At the end of the evening, and with the two playlists completed to perfection, the band allowed itself a little time to unwind with a few bonus Bowie numbers which didn't belong to the sequence. Before Rebel Rebel provided us with a lively, hand-clapping final encore I was surprised to hear them perform Where Are We Now? - not only because it was a much later number, released in 2013, but also because it was a melancholy lament the mood of which was much in contrast with what we had been listening to earlier. But Glenn Gregory nailed it, and I found my inner nostalgic being summoned from the depths of my soul as he pined for days gone by, with images of the Brandenburg Gate and Richmond Lock flashing through my subconscious.

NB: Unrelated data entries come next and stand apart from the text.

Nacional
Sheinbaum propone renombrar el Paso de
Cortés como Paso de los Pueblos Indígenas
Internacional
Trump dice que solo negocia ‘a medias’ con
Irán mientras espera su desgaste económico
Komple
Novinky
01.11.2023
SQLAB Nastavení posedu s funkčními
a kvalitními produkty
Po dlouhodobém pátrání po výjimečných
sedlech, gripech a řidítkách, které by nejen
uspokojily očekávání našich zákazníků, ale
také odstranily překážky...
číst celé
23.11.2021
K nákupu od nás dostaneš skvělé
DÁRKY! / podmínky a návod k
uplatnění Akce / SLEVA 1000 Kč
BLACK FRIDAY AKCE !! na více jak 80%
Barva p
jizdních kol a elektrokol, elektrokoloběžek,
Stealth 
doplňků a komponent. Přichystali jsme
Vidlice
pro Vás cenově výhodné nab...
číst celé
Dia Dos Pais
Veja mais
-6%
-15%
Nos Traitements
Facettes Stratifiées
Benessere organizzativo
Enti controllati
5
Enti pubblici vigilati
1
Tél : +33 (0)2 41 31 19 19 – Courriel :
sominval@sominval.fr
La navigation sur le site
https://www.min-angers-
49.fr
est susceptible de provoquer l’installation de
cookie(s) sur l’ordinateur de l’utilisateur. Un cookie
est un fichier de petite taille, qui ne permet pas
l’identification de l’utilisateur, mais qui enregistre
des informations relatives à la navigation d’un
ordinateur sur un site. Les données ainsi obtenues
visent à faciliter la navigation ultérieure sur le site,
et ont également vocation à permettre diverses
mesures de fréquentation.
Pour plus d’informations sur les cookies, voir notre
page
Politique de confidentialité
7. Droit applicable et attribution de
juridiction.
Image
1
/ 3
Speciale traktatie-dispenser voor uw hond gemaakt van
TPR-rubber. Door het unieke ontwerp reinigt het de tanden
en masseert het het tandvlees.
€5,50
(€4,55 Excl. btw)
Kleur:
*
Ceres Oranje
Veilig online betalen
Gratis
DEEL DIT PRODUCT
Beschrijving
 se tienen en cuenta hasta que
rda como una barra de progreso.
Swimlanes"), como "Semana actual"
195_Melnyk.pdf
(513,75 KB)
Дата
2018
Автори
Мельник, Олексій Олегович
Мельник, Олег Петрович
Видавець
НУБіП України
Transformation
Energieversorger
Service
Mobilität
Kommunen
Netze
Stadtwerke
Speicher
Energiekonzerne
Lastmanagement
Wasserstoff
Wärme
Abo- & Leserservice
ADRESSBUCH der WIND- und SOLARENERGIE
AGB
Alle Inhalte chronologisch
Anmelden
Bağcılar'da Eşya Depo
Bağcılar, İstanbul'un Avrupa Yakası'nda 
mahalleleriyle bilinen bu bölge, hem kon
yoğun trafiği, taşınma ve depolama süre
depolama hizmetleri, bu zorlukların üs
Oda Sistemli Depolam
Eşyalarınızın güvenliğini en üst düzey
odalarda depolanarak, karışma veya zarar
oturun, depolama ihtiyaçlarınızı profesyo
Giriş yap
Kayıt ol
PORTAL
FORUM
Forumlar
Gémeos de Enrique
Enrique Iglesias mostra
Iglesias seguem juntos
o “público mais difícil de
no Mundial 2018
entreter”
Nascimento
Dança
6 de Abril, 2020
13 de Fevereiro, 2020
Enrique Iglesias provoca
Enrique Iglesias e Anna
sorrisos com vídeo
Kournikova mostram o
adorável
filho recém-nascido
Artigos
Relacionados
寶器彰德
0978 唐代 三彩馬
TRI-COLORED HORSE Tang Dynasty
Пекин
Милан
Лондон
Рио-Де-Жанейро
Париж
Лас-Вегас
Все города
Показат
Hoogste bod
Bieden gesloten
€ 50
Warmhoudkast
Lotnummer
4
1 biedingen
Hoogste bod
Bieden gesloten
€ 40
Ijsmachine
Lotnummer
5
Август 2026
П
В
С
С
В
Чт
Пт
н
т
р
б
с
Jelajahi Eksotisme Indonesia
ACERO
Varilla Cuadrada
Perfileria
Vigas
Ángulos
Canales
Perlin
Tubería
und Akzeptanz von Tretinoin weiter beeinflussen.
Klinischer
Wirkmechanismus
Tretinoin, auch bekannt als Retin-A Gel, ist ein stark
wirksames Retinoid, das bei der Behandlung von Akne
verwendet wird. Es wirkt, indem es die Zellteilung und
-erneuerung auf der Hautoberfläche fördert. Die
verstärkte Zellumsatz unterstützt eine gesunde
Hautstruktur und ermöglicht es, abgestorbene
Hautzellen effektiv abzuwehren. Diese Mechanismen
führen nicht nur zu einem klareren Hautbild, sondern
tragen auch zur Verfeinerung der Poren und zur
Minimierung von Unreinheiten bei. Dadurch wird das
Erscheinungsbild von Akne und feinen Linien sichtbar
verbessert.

When I saw Woody and Tony Visconti last year at a presentation at the latter's Kingston studio I wanted to ask them during their brief Q&A session whether they had considered writing and adding some of their own material to their repertoire, not of course as a separate venture from their core business but as a compliment to it, something maybe which paid homage to Bowie, to his work, to the Spiders, to the seventies or whatever. For whatever reason my nerve failed me, worried perhaps that I would be misunderstood either by them or by their devoted audience, or indeed by both. The question still nags me, and I wish I'd persisted.
Holy Holy are truly a unique act, there to honour the genius of another man who left us much too soon, and yet a phenomenon in their own right. I'm impatient to see the band realise its absolute best potential, which despite the huge triumph of the Palladium and of the tour I feel is yet to come.